A Small Self-Administered Scheme (SSAS) is a type of defined contribution pension scheme which an employer can run for no more than 11 members. The primary aim of a SSAS is to provide an income for its members in retirement. However, the additional flexibility means they can be a useful and effective tax planning vehicle for business owners.
Control over investments
SSASs have wider investment powers than more traditional pension schemes. For example, a SSAS can own the property from which your business operates. Under certain circumstances, it can also lend money back to your business or buy shares in it.
Contributions made by your company (also known as the sponsoring employer) will usually receive Corporation Tax relief. Personal contributions can also be made, which may be eligible for tax relief through the self-assessment system. Furthermore, with the exception of dividend income, your SSAS will not pay Income Tax or Capital Gains Tax on any income it receives or on the growth of the assets it holds.

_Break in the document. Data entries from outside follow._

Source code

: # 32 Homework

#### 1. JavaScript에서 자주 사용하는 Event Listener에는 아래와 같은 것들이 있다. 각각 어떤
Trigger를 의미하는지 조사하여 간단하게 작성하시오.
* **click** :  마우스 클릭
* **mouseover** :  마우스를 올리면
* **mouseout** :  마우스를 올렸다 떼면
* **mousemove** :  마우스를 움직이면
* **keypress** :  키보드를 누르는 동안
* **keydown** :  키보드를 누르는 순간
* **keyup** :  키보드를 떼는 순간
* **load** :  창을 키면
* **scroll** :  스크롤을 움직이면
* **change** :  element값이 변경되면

On its own or jointly, a SSAS can buy commercial property and lease it back to the sponsoring employer or a third party. A SSAS can also borrow money to help fund the purchase. It will pay no tax on the income it receives or on the growth in the value of the property.
As well as contributions, a SSAS can receive transfers in from other pension schemes. You should think carefully though before transferring existing pensions into a SSAS. It is important that you get regulated financial advice to ensure that you do not lose any entitlements. This is especially important if you have a Final Salary Pension Scheme (often referred to as a defined benefit scheme).